Noël : du bisphénol A dans certains jouets ?
Le bisphénol A est un perturbateur endocrinien. Cette substance est présente dans de nombreux produits de la vie quotidienne alors qu'on la soupçonne d'être dangereuse pour la santé. Les députés avaient adopté en première lecture du projet de loi sur la santé un amendement écologiste interdisant le bisphénol A dans les jouets. Mais, les sénateurs ont ensuite voté un amendement du gouvernement introduisant un "seuil minimal de présence de bisphénol A" à ne pas dépasser. Pour les écologistes, c'est un cadeau fait aux industriels.
Hochets, peluches, petites voitures, poupées… Dans une semaine, tous ces jouets seront sous le sapin pour le plus grand bonheur des enfants. Mais, à l’heure des dernières courses, certains parents s'interrogent : comment être sûr que ces produits sont sans danger pour les enfants ?
Sur les jouets, l'indication de composition n'est pas obligatoire. Par exemple, il est impossible de savoir s'ils contiennent du polycarbonate. Ce matériau est très dur, difficilement inflammable, mais il contient du bisphénol A.

— Travail à faire —
1. Répondez aux questions suivantes d'après le texte sur le bisphénol A dans les jouets.
(a) Qui avait adopté l'amendement écologiste interdisant le bisphénol A dans les jouets ?
(b) Qu'introduisait l'amendement du gouvernement voté par les sénateurs ?
(c) Quel matériau, très dur et difficilement inflammable, contient du bisphénol A ?
2. Poursuivez le texte sur le bisphénol A dans les jouets après sa dernière phrase.
Les lignes n'ont aucun rôle dans ce travail.

(Enregistrements conservés)
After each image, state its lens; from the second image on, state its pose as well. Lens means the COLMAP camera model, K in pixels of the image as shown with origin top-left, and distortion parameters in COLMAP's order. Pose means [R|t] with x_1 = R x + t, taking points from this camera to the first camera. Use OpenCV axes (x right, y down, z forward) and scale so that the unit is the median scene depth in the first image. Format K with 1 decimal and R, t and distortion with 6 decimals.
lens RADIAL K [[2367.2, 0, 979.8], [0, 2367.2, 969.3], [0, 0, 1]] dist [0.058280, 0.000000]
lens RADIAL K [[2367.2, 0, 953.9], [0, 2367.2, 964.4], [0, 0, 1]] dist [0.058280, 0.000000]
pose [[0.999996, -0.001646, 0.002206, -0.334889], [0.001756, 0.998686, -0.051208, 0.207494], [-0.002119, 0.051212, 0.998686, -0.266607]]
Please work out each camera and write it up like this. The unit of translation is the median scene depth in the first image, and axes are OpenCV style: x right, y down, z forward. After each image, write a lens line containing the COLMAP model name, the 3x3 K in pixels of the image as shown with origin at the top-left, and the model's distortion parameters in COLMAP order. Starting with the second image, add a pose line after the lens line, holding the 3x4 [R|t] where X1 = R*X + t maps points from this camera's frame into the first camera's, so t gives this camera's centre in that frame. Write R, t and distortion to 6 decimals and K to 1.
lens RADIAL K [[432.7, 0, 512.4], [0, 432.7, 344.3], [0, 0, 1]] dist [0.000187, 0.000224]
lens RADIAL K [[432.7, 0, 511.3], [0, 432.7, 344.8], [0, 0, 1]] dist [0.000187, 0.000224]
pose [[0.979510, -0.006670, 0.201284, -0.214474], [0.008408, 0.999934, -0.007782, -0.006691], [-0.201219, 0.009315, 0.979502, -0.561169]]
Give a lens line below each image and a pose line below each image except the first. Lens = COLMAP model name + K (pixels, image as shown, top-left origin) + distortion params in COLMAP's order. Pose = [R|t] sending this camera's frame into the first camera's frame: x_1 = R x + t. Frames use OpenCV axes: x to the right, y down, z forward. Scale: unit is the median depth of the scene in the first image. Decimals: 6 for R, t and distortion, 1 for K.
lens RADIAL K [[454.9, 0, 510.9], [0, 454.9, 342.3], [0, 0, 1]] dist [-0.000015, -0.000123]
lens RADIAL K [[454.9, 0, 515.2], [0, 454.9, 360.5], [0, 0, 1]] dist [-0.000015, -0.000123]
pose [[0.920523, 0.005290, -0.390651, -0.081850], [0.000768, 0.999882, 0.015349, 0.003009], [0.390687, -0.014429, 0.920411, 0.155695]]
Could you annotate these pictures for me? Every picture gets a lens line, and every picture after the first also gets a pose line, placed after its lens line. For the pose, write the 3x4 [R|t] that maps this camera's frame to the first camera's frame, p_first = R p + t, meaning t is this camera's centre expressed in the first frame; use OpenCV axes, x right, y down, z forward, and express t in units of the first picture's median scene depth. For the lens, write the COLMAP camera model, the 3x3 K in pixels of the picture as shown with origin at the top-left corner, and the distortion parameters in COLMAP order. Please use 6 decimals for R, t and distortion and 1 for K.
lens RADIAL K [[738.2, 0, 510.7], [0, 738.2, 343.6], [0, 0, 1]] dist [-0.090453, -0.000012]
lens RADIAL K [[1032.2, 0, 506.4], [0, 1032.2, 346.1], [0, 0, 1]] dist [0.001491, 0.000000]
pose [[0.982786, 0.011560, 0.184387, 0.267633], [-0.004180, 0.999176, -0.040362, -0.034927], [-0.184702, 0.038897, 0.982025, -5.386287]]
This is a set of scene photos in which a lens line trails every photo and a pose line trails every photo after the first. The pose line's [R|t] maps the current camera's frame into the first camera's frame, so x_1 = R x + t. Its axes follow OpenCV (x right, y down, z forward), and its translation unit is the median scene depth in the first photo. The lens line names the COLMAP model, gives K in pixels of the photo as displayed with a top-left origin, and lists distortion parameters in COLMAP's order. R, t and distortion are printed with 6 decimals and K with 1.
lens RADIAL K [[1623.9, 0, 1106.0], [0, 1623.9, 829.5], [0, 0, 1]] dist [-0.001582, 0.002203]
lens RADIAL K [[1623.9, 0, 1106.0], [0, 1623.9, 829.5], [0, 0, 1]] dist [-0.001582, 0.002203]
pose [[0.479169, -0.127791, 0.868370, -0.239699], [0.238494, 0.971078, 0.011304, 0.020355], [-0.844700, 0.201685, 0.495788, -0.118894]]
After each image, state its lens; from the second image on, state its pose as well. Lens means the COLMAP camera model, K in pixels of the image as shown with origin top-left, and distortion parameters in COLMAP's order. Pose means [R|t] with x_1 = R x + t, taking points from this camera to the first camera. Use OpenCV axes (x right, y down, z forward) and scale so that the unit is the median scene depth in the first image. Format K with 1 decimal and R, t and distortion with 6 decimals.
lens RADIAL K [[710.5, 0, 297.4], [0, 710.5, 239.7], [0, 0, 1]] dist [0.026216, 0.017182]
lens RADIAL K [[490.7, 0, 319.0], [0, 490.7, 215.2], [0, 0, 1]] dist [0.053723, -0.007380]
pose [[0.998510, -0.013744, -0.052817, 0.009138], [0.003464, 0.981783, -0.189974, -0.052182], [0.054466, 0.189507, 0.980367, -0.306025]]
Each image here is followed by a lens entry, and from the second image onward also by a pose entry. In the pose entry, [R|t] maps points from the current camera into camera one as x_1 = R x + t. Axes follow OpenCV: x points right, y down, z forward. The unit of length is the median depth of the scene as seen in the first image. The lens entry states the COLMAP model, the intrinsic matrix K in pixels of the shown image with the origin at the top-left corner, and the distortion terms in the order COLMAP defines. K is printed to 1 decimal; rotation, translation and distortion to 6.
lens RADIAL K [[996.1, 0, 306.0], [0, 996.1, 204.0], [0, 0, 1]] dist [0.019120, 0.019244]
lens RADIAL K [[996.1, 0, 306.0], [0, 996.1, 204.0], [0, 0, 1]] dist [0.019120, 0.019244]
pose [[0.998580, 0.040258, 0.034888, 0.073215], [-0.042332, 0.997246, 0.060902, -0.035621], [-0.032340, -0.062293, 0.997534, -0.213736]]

— Réponses numérotées —
1.
(a) Les députés, en première lecture du projet de loi sur la santé.
(b) Un « seuil minimal de présence de bisphénol A » à ne pas dépasser.
(c) Le polycarbonate.

2.
André Cicolella, toxicologue et président du Réseau Environnement-Santé, précise : "le bisphénol A est un perturbateur endocrinien, c’est-à-dire une substance qui perturbe le fonctionnement du système hormonal. Cette substance est impliquée dans les cancers (les cancers du sein et de la prostate), dans les troubles du métabolisme comme l’obésité, le diabète et donc les maladies cardiovasculaires, dans les troubles du comportement et de la reproduction".
Bisphénol A : un seuil maximal défini par la Commission européenne
A cause de ces risques, la Commission européenne a fixé l’an dernier un seuil de migration maximal du bisphénol A vers les enfants à 0,1 milligramme par litre. Cette limite concerne les jouets destinés aux moins de 3 ans.
Près de Paris, le laboratoire national de métrologie et d’essais vérifie que les plastiques des jouets ne dépassent pas ce seuil. Thierry Vincelot est le responsable du département chimie des matériaux. Il explique : "pour simuler la mise en bouche des jouets par des enfants en bas âge, la norme stipule que l’on doit réaliser un essai dans un milieu aqueux pour reproduire la salive. La limite de détection en laboratoire est très inferieure à celle exigée par la directive européenne des jouets".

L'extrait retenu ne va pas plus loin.